In short: a lot of people still don’t understand the GUI, and never will. And, kind of like I wrote yesterday about Kevin and Robert California, whose fault is that? The user’s, or the interface designer’s?

iCal may look out of place, but there’s no mistaking it in the jumble of overlapping windows, just like there’s no mistaking a particular physical book in a big pile on a cluttered desk.

The arguments for or against skeuomorphism are completely different on iOS, of course, where there’s only ever one app on the screen at a time. But I think the HIG zealots and Magritte maybe need to get over themselves a bit, even if iCal makes all of us want to tear those little bits of paper off.

Fiddly

I got up this morning and, like on most mornings, one of the first things I did was brush my teeth. It’s a simple process, just part of the minutiae of daily life. But as with so many of those little things we do every day, it’s a less-than-ideal experience. After fumbling to pull the toothbrush from the cup — where its bulbous, rubberized handle was wedged against the bulbous, rubberized handles of the other toothbrushes necessary for a household of four — and nearly dumping them all into the sink along the way, I took my frustration to Twitter:

It got me thinking about a recent post on Daring Fireball, where John Gruber expressed his frustrations that some people — even Apple Store “geniuses” — were telling iPhone owners that they need to occasionally force-quit all of the apps in their recently-used items tray. He followed up on that post on his podcast, The Talk Show, where he described the experience of operating systems where you are expected to manually monitor and adjust their states as being “fiddly.”

I’ve been thinking about that word, “fiddly,” a lot since then. I think it applies to a lot more than smartphone OSes. I’ve spent a great deal of my life dealing with overwhelming frustration at the clumsiness, the fiddliness, of everyday objects: cheap plastic toys that break easily, things that stick to other things when they shouldn’t or don’t when they should, tools that cannot adequately perform the tasks they are expressly intended for, etc.

As someone who’s not inclined to tinker with objects, much less invent solutions to their shortcomings, that frustration usually just burns off as simmering rage.
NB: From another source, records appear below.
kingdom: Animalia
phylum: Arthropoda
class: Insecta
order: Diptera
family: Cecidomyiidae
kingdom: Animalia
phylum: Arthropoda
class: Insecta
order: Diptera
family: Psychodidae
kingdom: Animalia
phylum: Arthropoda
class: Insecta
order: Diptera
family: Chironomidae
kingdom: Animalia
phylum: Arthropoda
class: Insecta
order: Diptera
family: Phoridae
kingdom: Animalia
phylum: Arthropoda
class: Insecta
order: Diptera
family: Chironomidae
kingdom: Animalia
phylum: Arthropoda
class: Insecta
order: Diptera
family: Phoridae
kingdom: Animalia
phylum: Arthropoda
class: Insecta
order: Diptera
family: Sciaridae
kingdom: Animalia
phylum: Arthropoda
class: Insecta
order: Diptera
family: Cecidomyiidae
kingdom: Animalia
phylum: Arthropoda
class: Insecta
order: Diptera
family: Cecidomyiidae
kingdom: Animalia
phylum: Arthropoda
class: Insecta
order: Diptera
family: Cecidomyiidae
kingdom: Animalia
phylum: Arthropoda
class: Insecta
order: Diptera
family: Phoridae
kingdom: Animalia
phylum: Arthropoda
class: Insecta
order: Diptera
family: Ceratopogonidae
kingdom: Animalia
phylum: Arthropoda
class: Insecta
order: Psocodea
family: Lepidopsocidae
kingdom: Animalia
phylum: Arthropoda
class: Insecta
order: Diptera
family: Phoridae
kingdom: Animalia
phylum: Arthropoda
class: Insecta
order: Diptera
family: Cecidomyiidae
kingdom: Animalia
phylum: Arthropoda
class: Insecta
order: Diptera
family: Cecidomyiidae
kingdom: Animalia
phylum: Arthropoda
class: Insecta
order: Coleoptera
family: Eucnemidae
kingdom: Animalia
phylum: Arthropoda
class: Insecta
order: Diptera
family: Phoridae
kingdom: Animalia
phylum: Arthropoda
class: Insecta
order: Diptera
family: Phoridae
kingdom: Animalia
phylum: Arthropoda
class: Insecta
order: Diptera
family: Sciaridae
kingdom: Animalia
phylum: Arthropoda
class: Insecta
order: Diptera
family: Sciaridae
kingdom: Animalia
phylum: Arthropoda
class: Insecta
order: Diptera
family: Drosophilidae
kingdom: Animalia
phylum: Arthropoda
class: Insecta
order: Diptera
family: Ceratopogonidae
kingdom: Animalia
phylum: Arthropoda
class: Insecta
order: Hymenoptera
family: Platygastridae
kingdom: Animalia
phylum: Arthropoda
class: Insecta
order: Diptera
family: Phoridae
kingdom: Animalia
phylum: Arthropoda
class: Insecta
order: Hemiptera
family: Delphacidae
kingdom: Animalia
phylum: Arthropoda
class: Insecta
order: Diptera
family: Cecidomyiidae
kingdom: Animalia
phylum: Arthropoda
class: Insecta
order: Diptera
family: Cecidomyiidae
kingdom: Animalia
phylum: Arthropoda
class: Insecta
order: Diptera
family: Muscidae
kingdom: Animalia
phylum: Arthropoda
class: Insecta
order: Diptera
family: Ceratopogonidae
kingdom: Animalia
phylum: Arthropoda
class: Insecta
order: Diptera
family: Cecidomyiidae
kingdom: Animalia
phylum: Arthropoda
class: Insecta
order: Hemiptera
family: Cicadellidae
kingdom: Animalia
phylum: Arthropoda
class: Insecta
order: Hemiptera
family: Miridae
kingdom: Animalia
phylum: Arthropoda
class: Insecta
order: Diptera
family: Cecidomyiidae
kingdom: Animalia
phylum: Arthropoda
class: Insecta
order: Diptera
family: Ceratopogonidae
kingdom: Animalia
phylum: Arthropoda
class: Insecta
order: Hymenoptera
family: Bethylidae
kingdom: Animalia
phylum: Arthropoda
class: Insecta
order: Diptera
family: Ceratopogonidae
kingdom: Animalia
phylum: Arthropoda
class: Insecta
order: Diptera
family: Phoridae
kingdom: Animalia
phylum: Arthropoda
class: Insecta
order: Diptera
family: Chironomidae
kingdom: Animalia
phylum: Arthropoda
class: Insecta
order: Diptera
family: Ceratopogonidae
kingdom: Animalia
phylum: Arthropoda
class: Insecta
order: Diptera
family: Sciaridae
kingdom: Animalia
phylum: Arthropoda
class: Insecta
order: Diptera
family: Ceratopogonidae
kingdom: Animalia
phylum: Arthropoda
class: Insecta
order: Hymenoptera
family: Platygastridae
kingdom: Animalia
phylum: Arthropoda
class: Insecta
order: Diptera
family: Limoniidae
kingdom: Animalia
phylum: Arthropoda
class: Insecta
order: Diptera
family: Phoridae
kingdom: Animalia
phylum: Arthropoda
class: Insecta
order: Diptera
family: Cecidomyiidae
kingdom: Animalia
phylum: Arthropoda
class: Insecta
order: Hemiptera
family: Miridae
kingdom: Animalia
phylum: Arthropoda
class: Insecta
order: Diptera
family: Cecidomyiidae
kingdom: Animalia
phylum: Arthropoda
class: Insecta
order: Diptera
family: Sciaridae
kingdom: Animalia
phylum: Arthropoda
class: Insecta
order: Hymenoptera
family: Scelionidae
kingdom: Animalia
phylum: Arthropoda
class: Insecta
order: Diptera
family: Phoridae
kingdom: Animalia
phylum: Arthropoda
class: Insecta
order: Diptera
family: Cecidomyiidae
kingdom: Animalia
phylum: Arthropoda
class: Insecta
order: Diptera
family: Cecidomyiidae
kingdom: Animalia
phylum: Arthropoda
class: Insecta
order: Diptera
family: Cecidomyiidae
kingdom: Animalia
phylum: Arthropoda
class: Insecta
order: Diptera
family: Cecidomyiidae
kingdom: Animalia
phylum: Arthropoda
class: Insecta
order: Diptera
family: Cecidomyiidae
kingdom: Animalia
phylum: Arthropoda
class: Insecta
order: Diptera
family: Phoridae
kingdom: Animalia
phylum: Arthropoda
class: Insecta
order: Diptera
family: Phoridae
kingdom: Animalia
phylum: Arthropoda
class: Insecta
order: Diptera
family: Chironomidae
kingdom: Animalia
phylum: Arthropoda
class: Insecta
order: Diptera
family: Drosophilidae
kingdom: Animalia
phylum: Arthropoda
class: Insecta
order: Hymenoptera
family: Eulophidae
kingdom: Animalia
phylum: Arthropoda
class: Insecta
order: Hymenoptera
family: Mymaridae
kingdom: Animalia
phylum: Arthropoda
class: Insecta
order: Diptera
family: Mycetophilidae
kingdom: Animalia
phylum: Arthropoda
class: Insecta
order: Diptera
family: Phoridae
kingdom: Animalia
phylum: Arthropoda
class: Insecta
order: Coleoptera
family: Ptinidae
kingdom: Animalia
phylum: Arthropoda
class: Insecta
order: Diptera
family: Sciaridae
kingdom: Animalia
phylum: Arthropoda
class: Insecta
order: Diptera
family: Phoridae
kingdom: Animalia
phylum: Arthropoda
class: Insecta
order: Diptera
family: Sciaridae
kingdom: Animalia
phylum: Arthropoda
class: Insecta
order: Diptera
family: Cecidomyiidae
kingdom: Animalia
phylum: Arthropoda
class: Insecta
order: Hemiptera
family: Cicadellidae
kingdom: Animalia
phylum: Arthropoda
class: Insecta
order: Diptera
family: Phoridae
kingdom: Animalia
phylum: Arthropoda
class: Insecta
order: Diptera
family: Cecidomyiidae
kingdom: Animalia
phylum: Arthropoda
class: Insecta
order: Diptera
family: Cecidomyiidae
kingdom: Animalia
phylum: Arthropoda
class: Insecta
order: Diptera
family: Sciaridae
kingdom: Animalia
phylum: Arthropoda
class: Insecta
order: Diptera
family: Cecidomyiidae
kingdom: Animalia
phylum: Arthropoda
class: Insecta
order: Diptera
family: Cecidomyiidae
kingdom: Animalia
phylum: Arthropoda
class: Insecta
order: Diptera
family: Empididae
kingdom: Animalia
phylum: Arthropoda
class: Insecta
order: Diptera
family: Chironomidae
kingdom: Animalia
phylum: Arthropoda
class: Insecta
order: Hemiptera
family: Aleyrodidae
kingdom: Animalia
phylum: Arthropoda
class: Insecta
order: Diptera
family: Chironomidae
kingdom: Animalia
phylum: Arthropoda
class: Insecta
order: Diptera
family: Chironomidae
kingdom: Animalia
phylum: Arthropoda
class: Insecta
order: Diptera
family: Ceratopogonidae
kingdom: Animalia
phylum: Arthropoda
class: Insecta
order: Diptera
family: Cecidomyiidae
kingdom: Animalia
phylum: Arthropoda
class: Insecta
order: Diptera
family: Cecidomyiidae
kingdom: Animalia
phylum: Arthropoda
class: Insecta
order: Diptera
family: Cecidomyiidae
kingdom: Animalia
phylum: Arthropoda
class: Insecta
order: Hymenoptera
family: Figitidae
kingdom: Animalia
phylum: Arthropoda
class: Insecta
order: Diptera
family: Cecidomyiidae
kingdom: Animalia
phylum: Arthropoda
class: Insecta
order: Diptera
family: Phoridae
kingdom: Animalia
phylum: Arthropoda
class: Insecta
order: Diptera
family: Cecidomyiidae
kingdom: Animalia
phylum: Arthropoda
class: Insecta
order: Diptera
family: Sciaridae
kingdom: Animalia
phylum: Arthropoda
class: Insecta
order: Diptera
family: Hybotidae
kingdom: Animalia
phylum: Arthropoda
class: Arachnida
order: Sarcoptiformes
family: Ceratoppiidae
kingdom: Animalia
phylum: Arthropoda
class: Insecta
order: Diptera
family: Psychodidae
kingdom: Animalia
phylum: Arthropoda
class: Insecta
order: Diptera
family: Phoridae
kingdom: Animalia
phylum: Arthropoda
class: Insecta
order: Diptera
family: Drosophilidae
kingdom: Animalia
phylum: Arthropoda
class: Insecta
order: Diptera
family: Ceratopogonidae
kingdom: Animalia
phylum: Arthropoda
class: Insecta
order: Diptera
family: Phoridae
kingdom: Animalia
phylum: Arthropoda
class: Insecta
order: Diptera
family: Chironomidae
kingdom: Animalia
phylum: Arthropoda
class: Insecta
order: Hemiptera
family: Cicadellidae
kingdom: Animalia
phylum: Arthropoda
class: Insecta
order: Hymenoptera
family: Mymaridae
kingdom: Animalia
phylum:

But as I pondered the nature of fiddliness, and the ideal of the iPhone as a “non-fiddly” object, a couple of thoughts occurred to me:

1. It is the purpose of design to reduce the fiddliness in the world.

2. Very few makers of physical objects today follow #1.

Gary Hustwit’s documentary Objectified is focused on the design of everyday objects, and those who have excelled at creating objects that are, for lack of a better word, as non-fiddly as possible. Two people featured in the documentary are Dieter Rams, the legendary German designer who led Braun’s industrial design team in the 1950s and 1960s, and Jonathan Ive, the head of Apple’s industrial design team today. Both Rams and Ive share a passion for making objects that work. Form not only follows function, form is function. It’s a seamless integration of purpose and style that makes the objects a delight to use.

And that’s a very rare thing today, indeed.